Nell’attesa del pronunciamento di Costantinopoli, la proposta di Aleksandr, sarebbe quella di convocare un Sinodo di tutti i vescovi della Chiesa ucraina, sotto la presidenza del metropolita Onufrij, per sentire l’opinione conciliare, e verificare se coincide con quella che sembra essere della grande maggioranza del clero e di tutti i fedeli, favorevoli all’autocefalia. Per risolvere la questione, si potrebbero proporre soluzioni canoniche non conflittuali, coinvolgendo anche gli ortodossi “scismatici”. Questo renderebbe giustizia anche alle iniziative del presidente Poroshenko, che “come capo dello Stato, deve garantire uguali diritti a tutti i credenti”, superando i conflitti e le accuse reciproche. Il superamento delle divisioni ecclesiastiche, aggiunge Drabinko, “è anche un problema di sicurezza nazionale”.

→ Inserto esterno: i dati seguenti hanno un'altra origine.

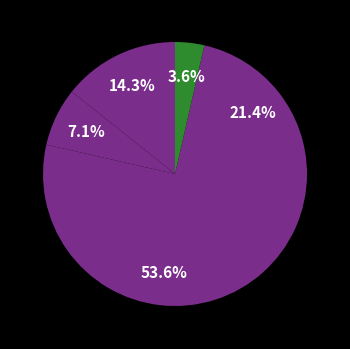

How many segments does this pie chart have?

5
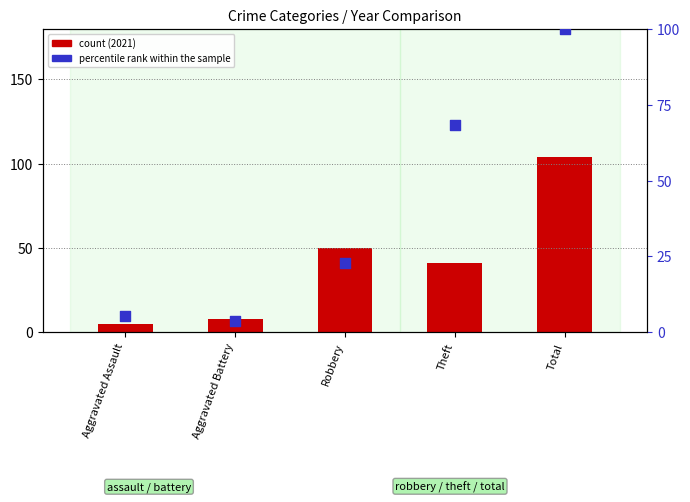

Which series contains the highest Y value?

count (2021)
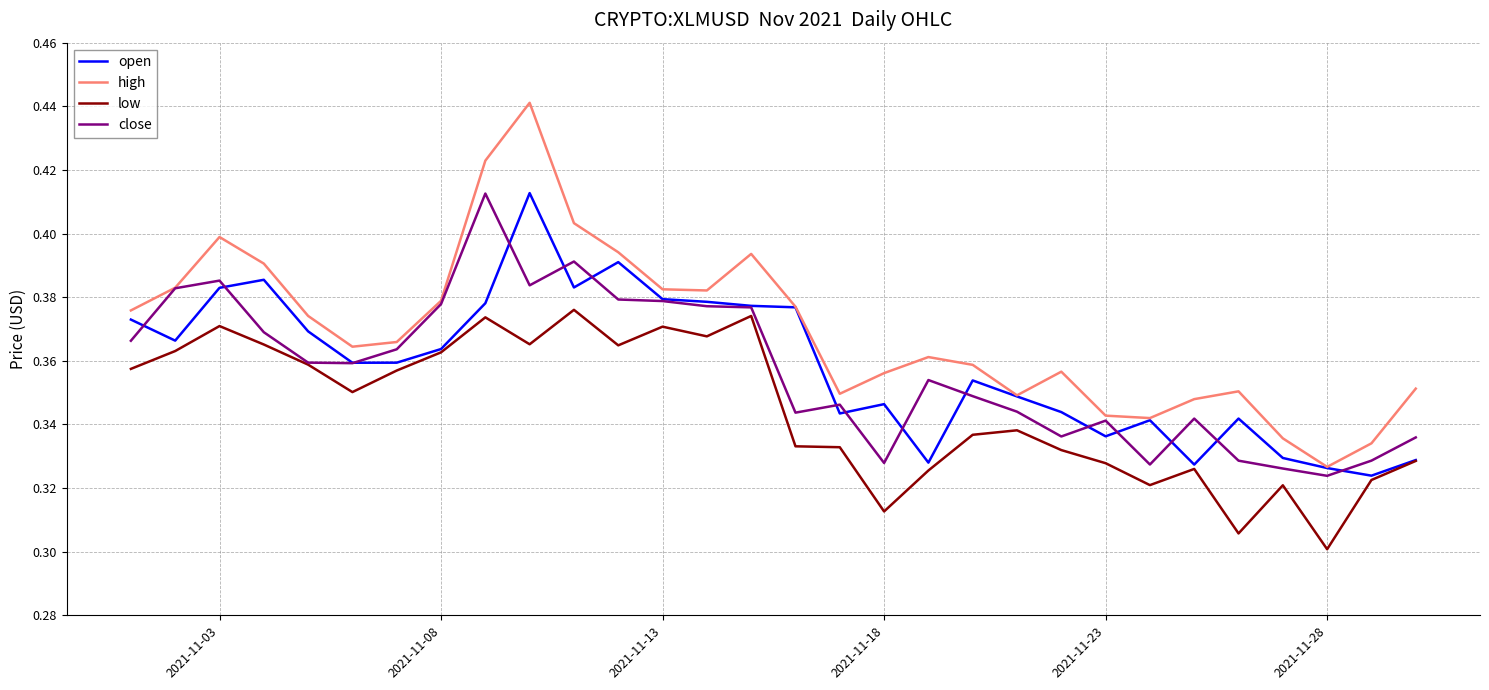

Which series has the widest spread of values?

high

Riguardo al Patriarcato di Mosca, Aleksandr ha sottolineato la sua totale dipendenza dalla politica del presidente Putin, affermando che “probabilmente stanno già valutando la sua possibile incoronazione a zar di tutte le Russie”, ma l’ideologia che lo sostiene, quella del “mondo russo” sottomesso a Mosca anche oltre i confini della Russia, non è accettabile per gli ucraini. Semmai, conclude il metropolita, si potrebbe parlare di una riunione spirituale di tutti gli ortodossi slavi orientali, discendenti dal battesimo di Kiev del 988, senza pretese politiche o imperiali da parte del “grande fratello” e senza aggressioni reciproche.